Impact
The flaw lies within the kubeClientMiddleware of Portainer Community and Enterprise editions. When a token validation error occurs, the middleware emits a 403 response but fails to halt execution, allowing the request to reach the Kubernetes handler with a nil tokenData. Because the outer AuthenticatedAccess gate only verifies that the user has a valid Portainer session, an attacker who forces secondary token validation to fail—such as a user lacking permission for a particular Kubernetes endpoint—can still proxy that request to the cluster. The result is unauthorized access to Kubernetes resources, potentially allowing an attacker to read or modify data, expose secrets or deploy malicious workloads. This directly violates the principle of least privilege and introduces a serious privilege‑escalation vector.
Affected Systems
Portainer users running the Community and Enterprise editions are affected. The vulnerability exists in all releases from version 2.33.0 up through 2.33.7 (and any patch series that includes these missing return statements). Both CE and EE codebases share the defect, so any deployment of Portainer older than 2.33.8 is vulnerable regardless of the edition.
Risk and Exploitability
The CVSS score of 8.1 classifies this flaw as high severity. Because the EPSS score is not available and the vulnerability is not yet listed in CISA's KEV catalog, the exploitation probability is uncertain, but the need for a valid Portainer session suggests a moderate attack complexity. The flaw allows bypassing Kubernetes access controls for users who normally cannot reach certain endpoints, which means an attacker can elevate privileges within the cluster and potentially gain full control over cluster resources. The attack vector is an authenticated session to Portainer, followed by a request to a Kubernetes endpoint that the user normally lacks permission to access.
---
▶ **Parts of the exercise**:
1. Answer these questions from the Portainer advisory:
(a) What CVSS score is given for the flaw?
(b) Through which version does the vulnerability exist, starting from 2.33.0?
(c) What is the only thing the outer AuthenticatedAccess gate checks?
2. Turn the paragraph of the Portainer advisory that begins "The flaw lies within the kubeClientMiddleware" into a short bulleted list that keeps its main facts.
Use only the Portainer advisory above to complete this work.

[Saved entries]
---
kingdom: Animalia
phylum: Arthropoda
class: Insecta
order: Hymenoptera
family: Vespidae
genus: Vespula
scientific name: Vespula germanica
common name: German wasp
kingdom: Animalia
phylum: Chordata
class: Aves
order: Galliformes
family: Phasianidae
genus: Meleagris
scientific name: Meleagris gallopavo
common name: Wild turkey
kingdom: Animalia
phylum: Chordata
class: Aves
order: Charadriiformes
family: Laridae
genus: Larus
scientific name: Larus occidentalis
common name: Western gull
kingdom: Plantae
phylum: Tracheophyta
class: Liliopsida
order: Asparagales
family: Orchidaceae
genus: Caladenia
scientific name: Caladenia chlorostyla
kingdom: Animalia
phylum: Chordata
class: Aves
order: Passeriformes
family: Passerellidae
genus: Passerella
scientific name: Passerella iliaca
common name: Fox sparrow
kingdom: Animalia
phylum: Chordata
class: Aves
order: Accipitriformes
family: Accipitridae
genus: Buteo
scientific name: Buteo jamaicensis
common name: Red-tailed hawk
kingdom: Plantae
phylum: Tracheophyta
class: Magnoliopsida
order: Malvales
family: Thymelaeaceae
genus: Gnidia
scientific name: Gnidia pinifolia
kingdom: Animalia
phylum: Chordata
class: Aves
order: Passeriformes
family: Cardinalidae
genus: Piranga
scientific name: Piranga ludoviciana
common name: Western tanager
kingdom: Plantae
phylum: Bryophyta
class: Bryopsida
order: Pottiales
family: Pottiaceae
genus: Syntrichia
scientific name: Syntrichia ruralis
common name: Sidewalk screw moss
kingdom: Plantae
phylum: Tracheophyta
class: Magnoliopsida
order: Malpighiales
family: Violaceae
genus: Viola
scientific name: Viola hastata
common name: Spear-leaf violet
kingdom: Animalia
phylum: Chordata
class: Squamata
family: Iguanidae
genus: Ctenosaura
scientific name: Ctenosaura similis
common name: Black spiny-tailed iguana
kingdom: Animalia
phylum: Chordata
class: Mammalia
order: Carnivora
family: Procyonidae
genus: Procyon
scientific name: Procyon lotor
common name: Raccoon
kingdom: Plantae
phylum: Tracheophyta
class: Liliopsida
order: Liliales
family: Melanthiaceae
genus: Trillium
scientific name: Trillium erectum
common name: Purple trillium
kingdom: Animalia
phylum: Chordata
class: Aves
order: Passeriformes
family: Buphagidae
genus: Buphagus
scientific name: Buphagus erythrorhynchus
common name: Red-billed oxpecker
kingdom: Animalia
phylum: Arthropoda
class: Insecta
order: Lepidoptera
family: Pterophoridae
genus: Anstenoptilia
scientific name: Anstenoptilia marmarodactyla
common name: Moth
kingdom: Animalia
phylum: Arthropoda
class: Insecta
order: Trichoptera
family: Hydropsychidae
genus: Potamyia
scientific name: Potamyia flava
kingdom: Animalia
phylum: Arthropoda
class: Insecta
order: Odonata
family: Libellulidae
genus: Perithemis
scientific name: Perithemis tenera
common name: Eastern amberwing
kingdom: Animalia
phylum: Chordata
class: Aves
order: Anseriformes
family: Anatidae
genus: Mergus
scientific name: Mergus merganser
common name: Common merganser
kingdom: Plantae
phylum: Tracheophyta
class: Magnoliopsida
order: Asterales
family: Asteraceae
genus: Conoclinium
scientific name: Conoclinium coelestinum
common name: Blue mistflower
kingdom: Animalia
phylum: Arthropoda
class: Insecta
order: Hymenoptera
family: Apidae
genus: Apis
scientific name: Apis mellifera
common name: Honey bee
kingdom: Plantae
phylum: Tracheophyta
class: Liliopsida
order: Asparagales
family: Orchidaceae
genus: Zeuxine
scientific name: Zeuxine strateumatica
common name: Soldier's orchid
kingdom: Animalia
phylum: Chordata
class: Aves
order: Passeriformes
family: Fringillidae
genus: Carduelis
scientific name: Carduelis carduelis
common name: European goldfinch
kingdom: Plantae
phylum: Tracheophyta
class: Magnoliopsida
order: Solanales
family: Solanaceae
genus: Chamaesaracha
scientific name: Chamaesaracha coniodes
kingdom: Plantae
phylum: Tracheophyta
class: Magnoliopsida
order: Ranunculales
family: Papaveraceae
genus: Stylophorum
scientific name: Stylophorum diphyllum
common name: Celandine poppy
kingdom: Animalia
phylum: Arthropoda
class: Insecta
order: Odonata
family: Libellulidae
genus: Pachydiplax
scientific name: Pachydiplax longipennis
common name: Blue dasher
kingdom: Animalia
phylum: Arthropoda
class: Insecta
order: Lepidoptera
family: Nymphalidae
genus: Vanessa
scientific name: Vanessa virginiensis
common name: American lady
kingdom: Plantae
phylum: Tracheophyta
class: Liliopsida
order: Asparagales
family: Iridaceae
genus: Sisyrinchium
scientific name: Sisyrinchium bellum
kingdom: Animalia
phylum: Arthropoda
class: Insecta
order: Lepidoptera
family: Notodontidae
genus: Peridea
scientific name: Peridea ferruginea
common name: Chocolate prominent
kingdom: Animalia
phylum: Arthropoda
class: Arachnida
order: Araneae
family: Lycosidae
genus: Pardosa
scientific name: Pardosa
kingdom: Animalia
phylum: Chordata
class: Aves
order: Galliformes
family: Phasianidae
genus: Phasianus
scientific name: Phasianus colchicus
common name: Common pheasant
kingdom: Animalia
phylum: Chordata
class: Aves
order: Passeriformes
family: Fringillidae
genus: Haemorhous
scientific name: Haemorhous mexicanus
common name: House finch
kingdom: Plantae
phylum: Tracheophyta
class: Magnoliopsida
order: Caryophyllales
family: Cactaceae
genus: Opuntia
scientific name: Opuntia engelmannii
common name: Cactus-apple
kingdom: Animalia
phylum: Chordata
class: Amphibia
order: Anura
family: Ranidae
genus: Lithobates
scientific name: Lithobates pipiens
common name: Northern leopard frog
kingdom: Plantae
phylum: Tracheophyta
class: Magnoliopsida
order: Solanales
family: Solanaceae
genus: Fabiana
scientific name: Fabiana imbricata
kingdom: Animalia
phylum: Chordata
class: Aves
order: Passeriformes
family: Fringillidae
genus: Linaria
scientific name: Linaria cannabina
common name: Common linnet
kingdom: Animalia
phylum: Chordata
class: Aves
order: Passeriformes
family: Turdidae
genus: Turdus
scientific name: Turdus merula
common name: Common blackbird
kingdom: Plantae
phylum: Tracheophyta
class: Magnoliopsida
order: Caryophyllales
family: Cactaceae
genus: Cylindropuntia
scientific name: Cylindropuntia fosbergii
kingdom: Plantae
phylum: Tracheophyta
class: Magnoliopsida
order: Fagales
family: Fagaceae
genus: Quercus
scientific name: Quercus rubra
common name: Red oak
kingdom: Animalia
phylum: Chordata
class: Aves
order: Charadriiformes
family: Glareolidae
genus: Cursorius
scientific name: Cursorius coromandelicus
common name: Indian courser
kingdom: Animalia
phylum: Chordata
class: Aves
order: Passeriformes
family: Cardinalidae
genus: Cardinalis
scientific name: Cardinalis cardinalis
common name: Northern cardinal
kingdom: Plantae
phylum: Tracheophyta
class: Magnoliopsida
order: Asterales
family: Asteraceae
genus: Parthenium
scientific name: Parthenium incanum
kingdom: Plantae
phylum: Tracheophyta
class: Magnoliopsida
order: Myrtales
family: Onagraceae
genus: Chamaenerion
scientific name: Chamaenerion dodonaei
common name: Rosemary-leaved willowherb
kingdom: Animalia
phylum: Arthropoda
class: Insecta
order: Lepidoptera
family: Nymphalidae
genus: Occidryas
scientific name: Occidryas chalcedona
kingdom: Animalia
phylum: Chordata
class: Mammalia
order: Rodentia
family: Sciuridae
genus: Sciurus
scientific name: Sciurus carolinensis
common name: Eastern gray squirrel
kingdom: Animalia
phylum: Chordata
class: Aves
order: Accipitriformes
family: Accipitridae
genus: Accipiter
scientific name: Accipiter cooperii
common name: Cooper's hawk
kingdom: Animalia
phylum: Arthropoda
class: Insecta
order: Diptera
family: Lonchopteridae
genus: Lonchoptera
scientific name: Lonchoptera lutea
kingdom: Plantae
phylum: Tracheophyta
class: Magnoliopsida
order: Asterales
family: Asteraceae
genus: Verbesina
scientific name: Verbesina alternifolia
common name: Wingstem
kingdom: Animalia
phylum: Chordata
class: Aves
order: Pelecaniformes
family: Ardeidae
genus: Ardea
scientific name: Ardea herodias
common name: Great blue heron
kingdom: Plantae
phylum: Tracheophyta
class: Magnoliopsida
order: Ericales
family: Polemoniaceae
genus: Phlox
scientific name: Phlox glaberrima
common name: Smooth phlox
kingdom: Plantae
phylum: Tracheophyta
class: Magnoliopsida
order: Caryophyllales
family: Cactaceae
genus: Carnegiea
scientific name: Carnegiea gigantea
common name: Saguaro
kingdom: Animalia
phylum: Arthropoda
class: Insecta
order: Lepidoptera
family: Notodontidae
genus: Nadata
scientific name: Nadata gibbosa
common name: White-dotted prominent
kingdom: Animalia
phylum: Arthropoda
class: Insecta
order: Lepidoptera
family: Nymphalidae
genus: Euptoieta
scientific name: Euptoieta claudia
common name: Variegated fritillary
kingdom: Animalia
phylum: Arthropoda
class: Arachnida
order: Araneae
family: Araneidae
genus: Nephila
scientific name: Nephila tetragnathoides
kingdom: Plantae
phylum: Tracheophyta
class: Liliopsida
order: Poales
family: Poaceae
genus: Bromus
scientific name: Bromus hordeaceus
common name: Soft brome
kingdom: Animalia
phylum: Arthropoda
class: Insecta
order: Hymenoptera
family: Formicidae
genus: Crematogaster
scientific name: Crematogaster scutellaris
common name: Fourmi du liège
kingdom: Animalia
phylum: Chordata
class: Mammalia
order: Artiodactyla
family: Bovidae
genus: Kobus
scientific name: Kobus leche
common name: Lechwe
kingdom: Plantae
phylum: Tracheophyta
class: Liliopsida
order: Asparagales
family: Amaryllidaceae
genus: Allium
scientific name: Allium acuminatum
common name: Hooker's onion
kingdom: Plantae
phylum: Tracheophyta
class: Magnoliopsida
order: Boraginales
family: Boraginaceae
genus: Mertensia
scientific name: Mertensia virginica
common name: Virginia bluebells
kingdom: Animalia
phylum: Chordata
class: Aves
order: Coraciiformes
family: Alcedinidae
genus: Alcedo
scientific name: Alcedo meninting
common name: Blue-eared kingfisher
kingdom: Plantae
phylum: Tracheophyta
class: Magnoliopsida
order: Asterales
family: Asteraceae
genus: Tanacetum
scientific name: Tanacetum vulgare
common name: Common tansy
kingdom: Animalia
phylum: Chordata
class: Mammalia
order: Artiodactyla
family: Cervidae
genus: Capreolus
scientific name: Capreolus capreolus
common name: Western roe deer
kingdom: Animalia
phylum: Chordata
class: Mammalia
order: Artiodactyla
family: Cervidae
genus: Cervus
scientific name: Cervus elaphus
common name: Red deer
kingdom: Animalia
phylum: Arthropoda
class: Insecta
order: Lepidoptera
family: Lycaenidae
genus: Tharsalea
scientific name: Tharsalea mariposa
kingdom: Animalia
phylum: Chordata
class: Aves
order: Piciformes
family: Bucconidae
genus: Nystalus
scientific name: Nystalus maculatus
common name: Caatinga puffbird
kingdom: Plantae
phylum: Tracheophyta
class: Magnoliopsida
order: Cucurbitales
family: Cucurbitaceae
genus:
---
▶ **Task responses**:
1.
(a) 8.1
(b) 2.33.7
(c) That the user has a valid Portainer session.

2.
- The flaw is in the kubeClientMiddleware of Portainer Community and Enterprise editions.
- When token validation fails, the middleware sends a 403 response but doesn't stop, so the request reaches the Kubernetes handler with a nil tokenData.
- The outer AuthenticatedAccess gate checks only for a valid Portainer session. An attacker who makes secondary token validation fail, such as a user without permission for a certain Kubernetes endpoint, can still proxy that request to the cluster.
- This gives unauthorized access to Kubernetes resources. An attacker could read or change data, expose secrets or deploy malicious workloads.
- It breaks the principle of least privilege and opens a serious privilege-escalation path.